There is also a panel depicting St Barbara holding a feather in one hand and a small version of the tower in which she was imprisoned in the other, detail below left. The Virgin and Child is the tallest of the six panels. Mary is shown wearing a blue robe trimmed with ermine under which is a gold bodice. The final panel shows St Martin depicted as a bishop, wearing a mitre and holding a crozier in his left hand. Although restored and altered, I think these six panels of 15th century stained glass are some of the most beguilingly lovely and charming works of art in the entire cathedral.

When most of the Chapter House window was dismembered in 1751 the figures of the archangel, St Michael and St Catherine were placed in the centre three openings of the second tier where three of Robert Lyen's 1391 panels had once been. The figures of St Barbara, the Virgin and Child and St Martin were placed in the three openings of the lower tier where three of Master Walter's 1304 panels had once been. Although now much restored, Master Walter's ornate canopies survive in the centre three lights of the lower tier. Bits of the same window, including a superbly drawn fragment of the Crucifixion and the head of an angel, are scattered throughout the cathedral. When first installed in the Chapter House, the panels seem to have formed part of a donor window.

There were once at least four small accompanying donor panels showing the kneeling figure of a canon. Two of these exist along with a third which is a composite of two others. Another large panel, very similar in appearance to the one depicting the archangel in the suit of feathers, and by the same hand, came onto the market in 1999 and was purchased by the Royal Albert Memorial Museum. The donor canon panels are now together in the Chapel of St John the Evangelist. The Crucifixion and angel's head are in the Chapel of St Gabriel.

The history of the Great East Window from the mid-18th century onwards is largely one of restoration and reorganisation. The glass underwent a major restoration by Frederick Drake between 1884 and 1896. He removed the decorative glass added in the 18th century and much of the heraldry was either restored, moved or replaced. Drake replaced some of Robert Lyen's canopies and bases which had survived since the end of the 14th century. Many of the leaf motif borders surrounding the figures were added, and the dragon, shield and parts of the wings of the 15th century St Michael were restored. All of the faces of Master Walter's 1304 figures on the lower tier were also replaced and replaced yet again in a further restoration between 1985 and 1986.

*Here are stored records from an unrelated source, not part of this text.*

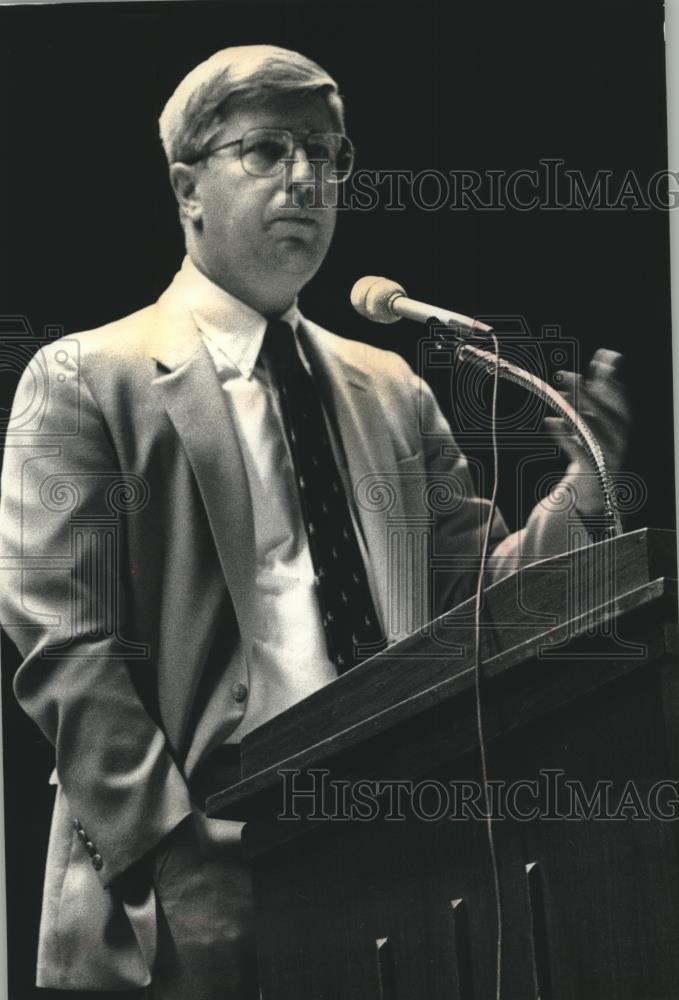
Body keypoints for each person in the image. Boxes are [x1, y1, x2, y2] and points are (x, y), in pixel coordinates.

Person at [0, 44, 629, 1000]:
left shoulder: (390, 386)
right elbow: (68, 649)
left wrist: (583, 495)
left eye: (328, 154)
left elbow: (471, 610)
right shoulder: (88, 378)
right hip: (197, 869)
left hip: (400, 851)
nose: (306, 178)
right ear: (187, 188)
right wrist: (178, 865)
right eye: (265, 150)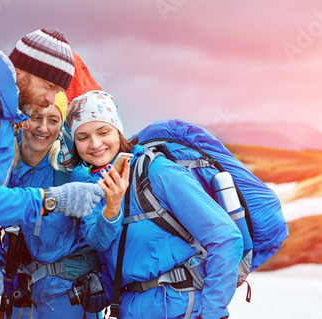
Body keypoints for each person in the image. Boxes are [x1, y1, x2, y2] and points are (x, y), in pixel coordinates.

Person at [0, 28, 105, 316]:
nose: (50, 98)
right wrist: (49, 200)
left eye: (58, 91)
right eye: (49, 85)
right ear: (24, 70)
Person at [66, 90, 243, 319]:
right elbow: (100, 242)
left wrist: (212, 313)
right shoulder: (92, 187)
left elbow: (226, 238)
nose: (95, 144)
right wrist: (111, 208)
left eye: (103, 132)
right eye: (83, 137)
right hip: (130, 309)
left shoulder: (157, 172)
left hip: (181, 307)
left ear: (118, 131)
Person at [0, 92, 127, 318]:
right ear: (21, 119)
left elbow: (99, 238)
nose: (43, 128)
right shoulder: (3, 166)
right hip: (20, 295)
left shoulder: (73, 170)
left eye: (53, 120)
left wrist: (110, 211)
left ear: (61, 126)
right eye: (36, 117)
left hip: (68, 297)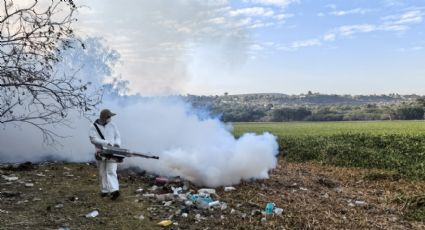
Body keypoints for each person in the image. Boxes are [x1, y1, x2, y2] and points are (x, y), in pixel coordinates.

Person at [89, 109, 122, 200]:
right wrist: (105, 143)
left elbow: (118, 136)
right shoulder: (93, 126)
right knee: (102, 172)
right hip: (100, 151)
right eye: (109, 116)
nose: (110, 118)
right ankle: (105, 191)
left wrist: (116, 144)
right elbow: (93, 139)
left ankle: (114, 190)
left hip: (112, 151)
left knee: (111, 170)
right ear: (105, 117)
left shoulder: (112, 125)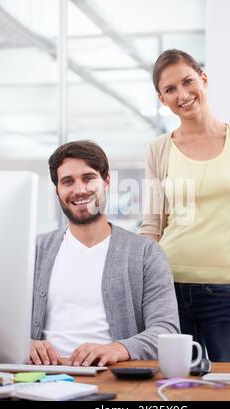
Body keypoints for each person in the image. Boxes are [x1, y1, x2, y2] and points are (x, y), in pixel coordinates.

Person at [140, 49, 230, 362]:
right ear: (162, 98)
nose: (182, 95)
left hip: (223, 294)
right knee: (176, 387)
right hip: (167, 289)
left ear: (204, 79)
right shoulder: (159, 149)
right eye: (170, 90)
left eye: (187, 82)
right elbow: (151, 227)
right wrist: (144, 294)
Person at [30, 140, 180, 367]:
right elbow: (0, 323)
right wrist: (26, 344)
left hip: (112, 375)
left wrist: (120, 348)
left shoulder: (145, 253)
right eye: (68, 181)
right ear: (57, 191)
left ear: (106, 182)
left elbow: (166, 330)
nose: (80, 190)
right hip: (43, 376)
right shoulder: (35, 252)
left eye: (88, 178)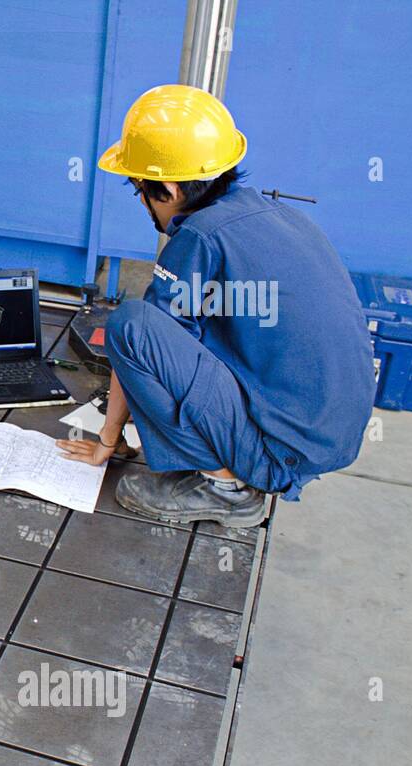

In fact the list of post-18th century alterations is enormous. Brooks and Evans' book goes into great detail about the later history of the window for anyone interested. At the outbreak of World War Two the glass was removed from the window and stored at Sydenham Manor. The cathedral received a direct hit from a high-explosive bomb in 1942 and, if it had still been in the building, the glass would've been destroyed. It was reinstalled in 1948 and cleaned, repaired and releaded between 1982 and 1986.

The image right shows a colour-coded photograph of the Great East Window based on a similar diagram in Pevsner and Cherry's architectural guide to the county. Master Walter's nine surviving figures from 1304, six with tall canopies, are highlighted in red. His three much-restored canopies in the centre of the lower tier are also highlighted in red. Robert Lyen's four surviving panels from 1391 are highlighted in purple. The six 'Doddiscombsleigh workshop' panels of c1470, which were formerly in the Chapter House, are highlighted in green. Other decorative elements of the former Chapter House window are highlighted in yellow and act as the bases to eight of the lower tier panels.

All of the figures have undergone some restoration or alteration but they have all retain their medieval integrity to some extent. The original iconography has also been lost (for example, there are now two depictions of St Catherine in the same window) but the Great East Window remains an important collection of pre-Reformaton stained glass.